REDSHIRT FRESHMAN SENSATION’s TIME TO SHINE?
Dunbar’s name has popped up over and over again throughout the offseason as the player who has stepped up the most during practice and training camp. He showed some flashes of his ability during the 2011 Orange & Blue Debut in the spring and is ready to contribute this year however he is needed. “Deep passes come into play,” he said, “but I’m an overall receiver – short, deep, medium – it doesn’t matter. I’ve been working on every route.”
Speaking about both the offense of himself and his personal goals, Dunbar believes the season opener can do a lot of good for the Gators. “[We just have to] come out clicking, with great timing, doing good to get ready for the season,” he said. “Personally for myself, it’s just to get one game under my belt, get game action and get used to game speed.”
He also discussed the advantages of having Weis on the field this year as opposed to up in a box watching the game from above. “He’s closer to the field so he can see some things out there that he probably can’t see from the box. That’s probably a big advantage,” Dunbar said. “This is a new offense, so [he can] continue to show us things during the game. It’s very helpful. If I see something out there that I don’t understand, I see the offensive coordinator there so I can ask him.”
NOTES AND QUOTES
» Riggs on redshirt junior CB Jeremy Brown (knee) missing time: “I’m sure it hurts him a lot. Jeremy’s a great player and we miss him a lot.”

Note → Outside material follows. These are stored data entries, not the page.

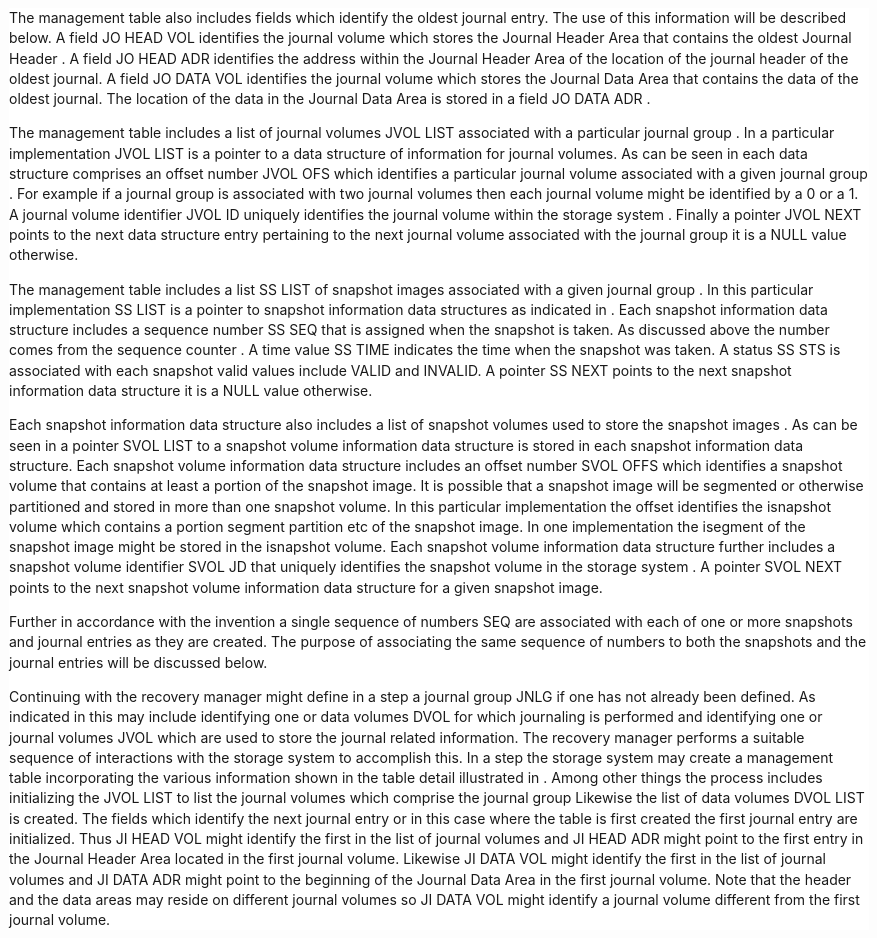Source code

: The management table also includes fields which identify the oldest journal entry. The use of this information will be described below. A field JO HEAD VOL identifies the journal volume which stores the Journal Header Area that contains the oldest Journal Header . A field JO HEAD ADR identifies the address within the Journal Header Area of the location of the journal header of the oldest journal. A field JO DATA VOL identifies the journal volume which stores the Journal Data Area that contains the data of the oldest journal. The location of the data in the Journal Data Area is stored in a field JO DATA ADR .

The management table includes a list of journal volumes JVOL LIST associated with a particular journal group . In a particular implementation JVOL LIST is a pointer to a data structure of information for journal volumes. As can be seen in each data structure comprises an offset number JVOL OFS which identifies a particular journal volume associated with a given journal group . For example if a journal group is associated with two journal volumes then each journal volume might be identified by a 0 or a 1. A journal volume identifier JVOL ID uniquely identifies the journal volume within the storage system . Finally a pointer JVOL NEXT points to the next data structure entry pertaining to the next journal volume associated with the journal group it is a NULL value otherwise.

The management table includes a list SS LIST of snapshot images associated with a given journal group . In this particular implementation SS LIST is a pointer to snapshot information data structures as indicated in . Each snapshot information data structure includes a sequence number SS SEQ that is assigned when the snapshot is taken. As discussed above the number comes from the sequence counter . A time value SS TIME indicates the time when the snapshot was taken. A status SS STS is associated with each snapshot valid values include VALID and INVALID. A pointer SS NEXT points to the next snapshot information data structure it is a NULL value otherwise.

Each snapshot information data structure also includes a list of snapshot volumes used to store the snapshot images . As can be seen in a pointer SVOL LIST to a snapshot volume information data structure is stored in each snapshot information data structure. Each snapshot volume information data structure includes an offset number SVOL OFFS which identifies a snapshot volume that contains at least a portion of the snapshot image. It is possible that a snapshot image will be segmented or otherwise partitioned and stored in more than one snapshot volume. In this particular implementation the offset identifies the isnapshot volume which contains a portion segment partition etc of the snapshot image. In one implementation the isegment of the snapshot image might be stored in the isnapshot volume. Each snapshot volume information data structure further includes a snapshot volume identifier SVOL JD that uniquely identifies the snapshot volume in the storage system . A pointer SVOL NEXT points to the next snapshot volume information data structure for a given snapshot image.

Further in accordance with the invention a single sequence of numbers SEQ are associated with each of one or more snapshots and journal entries as they are created. The purpose of associating the same sequence of numbers to both the snapshots and the journal entries will be discussed below.

Continuing with the recovery manager might define in a step a journal group JNLG if one has not already been defined. As indicated in this may include identifying one or data volumes DVOL for which journaling is performed and identifying one or journal volumes JVOL which are used to store the journal related information. The recovery manager performs a suitable sequence of interactions with the storage system to accomplish this. In a step the storage system may create a management table incorporating the various information shown in the table detail illustrated in . Among other things the process includes initializing the JVOL LIST to list the journal volumes which comprise the journal group Likewise the list of data volumes DVOL LIST is created. The fields which identify the next journal entry or in this case where the table is first created the first journal entry are initialized. Thus JI HEAD VOL might identify the first in the list of journal volumes and JI HEAD ADR might point to the first entry in the Journal Header Area located in the first journal volume. Likewise JI DATA VOL might identify the first in the list of journal volumes and JI DATA ADR might point to the beginning of the Journal Data Area in the first journal volume. Note that the header and the data areas may reside on different journal volumes so JI DATA VOL might identify a journal volume different from the first journal volume.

» Riggs on Muschamp’s demeanor this week: “Still as fired up as always. He’s always trying to make us better.”
» Dunbar said that Weis is “an aggressive coach but at the same time he teaches you.” He recounted being yelled at by Weis a few times and said he usually makes a confused face that sometimes gets him even angrier.
» Reed said he was able to knock down redshirt sophomore LB Dee Finely once during spring practice. “It felt good,” he said, “but not better than catching the ball.”
» Reed said the offense is using “a lot” of two tight end sets with redshirt freshman Gerald Christian playing opposite him.